TEKST ŹRÓDŁOWY
● ● ● ●

Rolex Rolex
3960
BLOG

O upiorach i o Naszej Wspólnej Opowieści

Rolex Rolex Polityka Obserwuj notkę 23

Upiory straszące w całej Europie dopadły i mnie, tym razem za pomocą dźwięku i obrazu. Wbrew protestom Polonii i organizacji starających się występować przeciw antypolskim treściom (jak choćby znana Państwu Salonowa ‘Reduta Dobrego Imienia’ założona przez Macieja Świrskiego), państwowa telewizja brytyjska BBC pokazała swoim widzom ‘Our Mothers, our Fathers’ produkcji niemieckiej.

Zasiadłem i obejrzałem i ja, zakładając po cichu, że być może moi Rodacy w Polsce okażą się jednak trochę przeczuleni i film, nawet jeśli będzie opowieścią zrobioną przez Niemców dla Niemców, to nie będzie antypolski. Niestety, okazał się być antypolski, realizując z pedanterią zadanie opowiadania ludom zachodu o ludziach wschodu przez pośredników znad Renu i Łaby.

● ● ● ●

POLECENIA
**1)** Jaka telewizja pokazała swoim widzom film „Our Mothers, our Fathers” według tekstu źródłowego?
**2)** Zacytuj fragment tekstu źródłowego od słów „Rolex Rolex Polityka” do słów „Renu i Łaby.”, łącznie z nimi.

DOSTARCZONE DANE
● ● ● ●

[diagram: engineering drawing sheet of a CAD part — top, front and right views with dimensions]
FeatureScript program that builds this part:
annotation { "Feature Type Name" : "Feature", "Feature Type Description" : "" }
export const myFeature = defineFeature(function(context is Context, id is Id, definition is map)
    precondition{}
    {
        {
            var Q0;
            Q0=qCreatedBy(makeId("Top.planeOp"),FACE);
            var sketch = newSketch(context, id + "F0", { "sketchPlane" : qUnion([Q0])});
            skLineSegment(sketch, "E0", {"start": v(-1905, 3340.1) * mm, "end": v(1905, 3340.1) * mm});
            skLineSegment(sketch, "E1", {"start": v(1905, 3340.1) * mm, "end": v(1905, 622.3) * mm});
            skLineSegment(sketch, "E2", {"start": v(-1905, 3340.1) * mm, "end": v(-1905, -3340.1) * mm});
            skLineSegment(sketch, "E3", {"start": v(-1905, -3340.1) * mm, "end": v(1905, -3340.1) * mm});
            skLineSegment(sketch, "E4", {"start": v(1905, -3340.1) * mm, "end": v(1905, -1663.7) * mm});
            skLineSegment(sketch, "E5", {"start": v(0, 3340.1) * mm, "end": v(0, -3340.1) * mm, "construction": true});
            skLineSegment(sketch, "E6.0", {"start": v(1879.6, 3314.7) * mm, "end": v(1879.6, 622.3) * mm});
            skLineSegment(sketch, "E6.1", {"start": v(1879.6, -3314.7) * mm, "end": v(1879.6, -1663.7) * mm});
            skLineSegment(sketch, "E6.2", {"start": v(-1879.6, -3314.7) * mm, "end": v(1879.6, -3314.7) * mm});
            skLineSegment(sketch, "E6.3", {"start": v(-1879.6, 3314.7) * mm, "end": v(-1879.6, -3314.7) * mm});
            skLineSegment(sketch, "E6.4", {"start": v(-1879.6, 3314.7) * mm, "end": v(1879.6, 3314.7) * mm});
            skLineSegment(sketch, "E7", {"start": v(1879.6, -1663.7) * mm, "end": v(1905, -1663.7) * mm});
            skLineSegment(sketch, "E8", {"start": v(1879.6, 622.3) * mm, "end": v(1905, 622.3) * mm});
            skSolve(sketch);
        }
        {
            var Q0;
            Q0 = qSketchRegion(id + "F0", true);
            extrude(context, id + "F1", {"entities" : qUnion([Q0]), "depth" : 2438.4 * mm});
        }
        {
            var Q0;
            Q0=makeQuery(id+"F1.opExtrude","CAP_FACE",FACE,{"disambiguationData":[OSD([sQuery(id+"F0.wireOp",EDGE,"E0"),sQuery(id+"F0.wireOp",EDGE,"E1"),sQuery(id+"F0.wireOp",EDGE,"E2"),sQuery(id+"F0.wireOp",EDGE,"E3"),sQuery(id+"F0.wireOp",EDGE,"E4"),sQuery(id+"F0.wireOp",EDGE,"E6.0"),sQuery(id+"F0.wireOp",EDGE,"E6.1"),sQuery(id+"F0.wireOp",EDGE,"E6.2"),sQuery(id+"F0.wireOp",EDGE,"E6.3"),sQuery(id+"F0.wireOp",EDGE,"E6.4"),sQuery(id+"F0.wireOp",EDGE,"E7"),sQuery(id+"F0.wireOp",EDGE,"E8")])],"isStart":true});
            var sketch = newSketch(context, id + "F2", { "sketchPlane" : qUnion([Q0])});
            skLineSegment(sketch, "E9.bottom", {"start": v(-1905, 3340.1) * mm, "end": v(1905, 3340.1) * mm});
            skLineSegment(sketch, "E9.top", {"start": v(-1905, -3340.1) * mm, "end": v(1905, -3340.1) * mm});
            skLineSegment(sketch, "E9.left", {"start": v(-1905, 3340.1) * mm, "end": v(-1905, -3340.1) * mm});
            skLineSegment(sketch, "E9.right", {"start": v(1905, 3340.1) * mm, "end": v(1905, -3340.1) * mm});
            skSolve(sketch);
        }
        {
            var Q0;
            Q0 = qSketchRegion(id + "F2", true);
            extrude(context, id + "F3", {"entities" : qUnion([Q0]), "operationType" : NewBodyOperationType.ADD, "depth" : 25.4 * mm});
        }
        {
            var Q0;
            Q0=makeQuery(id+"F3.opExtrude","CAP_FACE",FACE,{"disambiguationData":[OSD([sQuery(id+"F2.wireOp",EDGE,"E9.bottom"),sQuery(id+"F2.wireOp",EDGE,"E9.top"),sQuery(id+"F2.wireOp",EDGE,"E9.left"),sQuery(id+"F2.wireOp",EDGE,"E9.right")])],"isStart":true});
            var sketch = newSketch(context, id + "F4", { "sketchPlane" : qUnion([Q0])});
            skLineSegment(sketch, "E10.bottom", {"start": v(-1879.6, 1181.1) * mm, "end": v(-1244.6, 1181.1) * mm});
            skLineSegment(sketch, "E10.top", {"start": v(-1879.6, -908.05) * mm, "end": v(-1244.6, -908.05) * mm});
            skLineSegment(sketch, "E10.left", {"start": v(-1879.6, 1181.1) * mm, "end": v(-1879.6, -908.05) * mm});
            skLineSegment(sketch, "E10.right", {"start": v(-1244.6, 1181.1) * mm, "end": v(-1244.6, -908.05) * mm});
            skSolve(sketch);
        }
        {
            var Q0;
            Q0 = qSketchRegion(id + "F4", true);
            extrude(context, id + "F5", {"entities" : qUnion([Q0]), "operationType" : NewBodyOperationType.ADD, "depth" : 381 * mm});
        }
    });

● ● ● ●

PEŁNE ODPOWIEDZI
**1)** Film pokazała państwowa telewizja brytyjska BBC.

**2)**
Rolex Rolex Polityka Obserwuj notkę 23

Upiory straszące w całej Europie dopadły i mnie, tym razem za pomocą dźwięku i obrazu. Wbrew protestom Polonii i organizacji starających się występować przeciw antypolskim treściom (jak choćby znana Państwu Salonowa ‘Reduta Dobrego Imienia’ założona przez Macieja Świrskiego), państwowa telewizja brytyjska BBC pokazała swoim widzom ‘Our Mothers, our Fathers’ produkcji niemieckiej.

Zasiadłem i obejrzałem i ja, zakładając po cichu, że być może moi Rodacy w Polsce okażą się jednak trochę przeczuleni i film, nawet jeśli będzie opowieścią zrobioną przez Niemców dla Niemców, to nie będzie antypolski. Niestety, okazał się być antypolski, realizując z pedanterią zadanie opowiadania ludom zachodu o ludziach wschodu przez pośredników znad Renu i Łaby.